Reported net income from continuing operations for the six months ended June 30, 2010 was $293 million, or $1.71 per diluted share, compared with $279 million, or $1.66 per diluted share, in the same period a year ago. Reported net income from continuing operations for the first six months of 2010 was impacted by a charge of $12 million, or $0.07 per diluted share, relating to the devaluation of the Venezuelan currency and a net loss on disposal of operations of $3 million after tax, or $0.02 per diluted share. Reported net income from continuing operations for the six months ended June 30, 2009 was impacted by certain items, which are detailed later in this release.

Adjusted earnings per diluted share from continuing operations increased 7 percent to $1.80 for the six months ended June 30, 2010 compared with $1.68 in the comparable period of 2009. Foreign currency movements positively impacted adjusted earnings per diluted share by $0.09 in the six months ended June 30, 2010 compared to the same period in 2009. In the first half of 2009, adjusted earnings per diluted share from continuing operations were positively impacted by the US pension curtailment gain of $12 million pre-tax, or $0.04 per diluted share.

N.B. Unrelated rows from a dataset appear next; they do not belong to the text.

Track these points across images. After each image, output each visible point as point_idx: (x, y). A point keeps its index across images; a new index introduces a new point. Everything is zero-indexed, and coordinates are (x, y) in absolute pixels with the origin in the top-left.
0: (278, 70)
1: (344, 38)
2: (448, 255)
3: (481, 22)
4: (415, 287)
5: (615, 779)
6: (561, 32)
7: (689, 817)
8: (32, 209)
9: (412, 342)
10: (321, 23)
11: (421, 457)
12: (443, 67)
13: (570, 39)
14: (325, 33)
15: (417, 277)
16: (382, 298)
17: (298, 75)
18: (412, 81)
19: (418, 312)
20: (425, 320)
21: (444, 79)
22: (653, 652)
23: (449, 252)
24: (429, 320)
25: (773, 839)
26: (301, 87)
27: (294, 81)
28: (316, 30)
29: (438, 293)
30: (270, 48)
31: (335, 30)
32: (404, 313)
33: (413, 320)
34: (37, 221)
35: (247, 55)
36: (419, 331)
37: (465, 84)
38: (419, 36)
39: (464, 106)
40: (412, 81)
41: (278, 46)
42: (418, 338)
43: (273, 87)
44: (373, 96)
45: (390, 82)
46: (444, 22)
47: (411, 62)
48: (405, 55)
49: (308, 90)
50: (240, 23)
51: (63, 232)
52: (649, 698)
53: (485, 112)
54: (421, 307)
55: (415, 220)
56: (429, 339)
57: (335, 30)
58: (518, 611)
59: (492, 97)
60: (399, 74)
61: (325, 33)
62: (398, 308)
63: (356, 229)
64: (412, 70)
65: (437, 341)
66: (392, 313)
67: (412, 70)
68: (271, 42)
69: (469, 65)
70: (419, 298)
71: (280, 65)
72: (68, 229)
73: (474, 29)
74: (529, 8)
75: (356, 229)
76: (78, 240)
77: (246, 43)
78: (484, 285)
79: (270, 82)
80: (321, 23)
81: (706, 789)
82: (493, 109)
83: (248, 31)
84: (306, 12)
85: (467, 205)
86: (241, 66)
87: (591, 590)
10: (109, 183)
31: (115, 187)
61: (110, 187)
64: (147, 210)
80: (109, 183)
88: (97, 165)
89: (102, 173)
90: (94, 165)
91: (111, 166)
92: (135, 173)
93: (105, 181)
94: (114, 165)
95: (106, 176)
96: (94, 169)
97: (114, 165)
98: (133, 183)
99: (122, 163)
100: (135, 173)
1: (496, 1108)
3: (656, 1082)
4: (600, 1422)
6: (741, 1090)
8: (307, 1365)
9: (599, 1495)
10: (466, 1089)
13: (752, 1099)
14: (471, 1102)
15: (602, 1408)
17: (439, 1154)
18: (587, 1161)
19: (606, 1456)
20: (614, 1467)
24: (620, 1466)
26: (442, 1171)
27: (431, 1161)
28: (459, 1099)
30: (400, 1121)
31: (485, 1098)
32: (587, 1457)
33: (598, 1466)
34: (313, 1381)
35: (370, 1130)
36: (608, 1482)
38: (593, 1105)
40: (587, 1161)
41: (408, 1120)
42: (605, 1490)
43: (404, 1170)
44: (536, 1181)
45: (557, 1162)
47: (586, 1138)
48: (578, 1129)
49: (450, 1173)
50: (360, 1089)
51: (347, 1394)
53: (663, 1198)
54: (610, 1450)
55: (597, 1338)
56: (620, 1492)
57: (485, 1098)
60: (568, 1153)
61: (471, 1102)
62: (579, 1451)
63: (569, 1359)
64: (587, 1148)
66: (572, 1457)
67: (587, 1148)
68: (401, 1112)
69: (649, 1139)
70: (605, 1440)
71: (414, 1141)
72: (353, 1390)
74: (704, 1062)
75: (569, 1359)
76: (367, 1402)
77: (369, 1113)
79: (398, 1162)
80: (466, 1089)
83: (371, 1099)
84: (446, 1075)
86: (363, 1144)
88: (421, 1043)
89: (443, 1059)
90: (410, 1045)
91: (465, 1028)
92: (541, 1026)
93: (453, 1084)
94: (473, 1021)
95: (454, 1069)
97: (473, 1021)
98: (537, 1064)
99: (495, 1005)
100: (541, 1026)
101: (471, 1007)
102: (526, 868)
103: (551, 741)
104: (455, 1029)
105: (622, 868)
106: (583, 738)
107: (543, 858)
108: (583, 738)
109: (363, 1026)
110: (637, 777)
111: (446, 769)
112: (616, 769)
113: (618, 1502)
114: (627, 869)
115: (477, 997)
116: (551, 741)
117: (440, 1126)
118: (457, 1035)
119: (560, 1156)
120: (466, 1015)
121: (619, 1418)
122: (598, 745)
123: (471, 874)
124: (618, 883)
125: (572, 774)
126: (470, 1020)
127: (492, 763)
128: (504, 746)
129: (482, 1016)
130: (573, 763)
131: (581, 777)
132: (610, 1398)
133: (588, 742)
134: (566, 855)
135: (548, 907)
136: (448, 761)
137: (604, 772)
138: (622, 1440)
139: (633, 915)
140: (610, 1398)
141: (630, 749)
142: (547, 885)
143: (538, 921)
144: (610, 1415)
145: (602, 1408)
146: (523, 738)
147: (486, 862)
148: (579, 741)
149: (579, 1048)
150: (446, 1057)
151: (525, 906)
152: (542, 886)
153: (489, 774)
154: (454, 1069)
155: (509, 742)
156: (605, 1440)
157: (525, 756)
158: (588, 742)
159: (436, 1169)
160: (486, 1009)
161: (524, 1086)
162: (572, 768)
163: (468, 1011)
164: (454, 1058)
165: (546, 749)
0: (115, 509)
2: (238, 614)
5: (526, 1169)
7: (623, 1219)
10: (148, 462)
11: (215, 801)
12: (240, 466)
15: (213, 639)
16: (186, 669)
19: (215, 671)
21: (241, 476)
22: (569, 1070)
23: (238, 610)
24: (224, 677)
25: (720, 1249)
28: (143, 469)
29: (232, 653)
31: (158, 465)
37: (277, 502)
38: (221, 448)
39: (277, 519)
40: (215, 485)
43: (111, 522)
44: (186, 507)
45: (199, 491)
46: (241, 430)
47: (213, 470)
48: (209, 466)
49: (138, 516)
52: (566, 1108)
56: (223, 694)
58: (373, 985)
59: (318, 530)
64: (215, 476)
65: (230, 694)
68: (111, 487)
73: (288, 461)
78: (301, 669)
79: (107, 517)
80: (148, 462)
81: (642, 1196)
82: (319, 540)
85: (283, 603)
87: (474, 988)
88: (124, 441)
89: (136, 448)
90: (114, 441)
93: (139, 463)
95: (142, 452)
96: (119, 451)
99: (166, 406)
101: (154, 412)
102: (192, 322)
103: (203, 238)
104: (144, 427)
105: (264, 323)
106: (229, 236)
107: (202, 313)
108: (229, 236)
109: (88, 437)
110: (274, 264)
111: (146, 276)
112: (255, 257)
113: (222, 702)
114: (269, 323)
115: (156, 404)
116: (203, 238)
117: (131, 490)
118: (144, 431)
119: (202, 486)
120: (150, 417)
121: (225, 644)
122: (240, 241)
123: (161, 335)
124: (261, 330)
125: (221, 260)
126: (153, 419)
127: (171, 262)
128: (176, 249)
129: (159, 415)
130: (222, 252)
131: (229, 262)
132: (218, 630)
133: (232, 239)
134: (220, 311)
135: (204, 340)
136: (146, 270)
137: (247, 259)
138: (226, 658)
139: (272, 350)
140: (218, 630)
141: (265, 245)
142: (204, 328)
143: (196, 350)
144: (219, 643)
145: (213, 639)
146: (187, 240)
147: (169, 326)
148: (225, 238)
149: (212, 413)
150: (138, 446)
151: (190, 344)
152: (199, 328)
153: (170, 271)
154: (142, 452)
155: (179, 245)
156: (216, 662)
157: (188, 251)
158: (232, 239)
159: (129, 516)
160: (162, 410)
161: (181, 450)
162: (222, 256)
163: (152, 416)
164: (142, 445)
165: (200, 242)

Total reported revenues for the six months ended June 30, 2010 were $1,771 million compared with $1,714 million for the same period last year, an increase of 3 percent. Foreign currency movements increased reported revenues by 1 percent.

Organic growth in commissions and fees was 4 percent in the first half of 2010 compared with the comparable period of 2009. This growth reflected net new business won of 6 percent partially offset by a negative 2 percent impact from declining premium rates and other market factors.

Reported operating margin was 26.5 percent for the six months ended June 30, 2010 compared with 25.6 percent for the same period last year. Excluding items detailed later in this release, adjusted operating margin was 27.3 percent for the first half of 2010 compared with 25.8 percent a year ago. Operating margin in the first half of 2009 included the pre-tax gain of $12 million on the curtailment of the US pension plan.

Tax

The effective tax rate was 27.3 percent for the quarter ended June 30, 2010 and 26.4 percent for the six months ended June 30, 2010. Excluding the impact of nonrecurring items, the underlying tax rate for the quarter and six months ended June 30, 2010 was approximately 26.0 percent, the same as the 2009 full year rate.

Capital

As of June 30, 2010, cash and cash equivalents totaled $139 million and total debt was $2.3 billion. Total equity was $2.4 billion.

Dividends The Board of Directors declared a regular quarterly cash dividend on the Company’s ordinary shares of $0.26 per share (an annual rate of $1.04 per share). The dividend is payable on October 15, 2010 to shareholders of record on September 30, 2010.

Conclusion

“I am pleased with the progress we have made in growing our business through the first six months of 2010. While the external environment is still challenging, we are up to the challenge. We continue to manage the business to maximize the opportunity for success in any environment, growing and investing in our business, while keeping a sharp focus on expense management,” Plumeri said.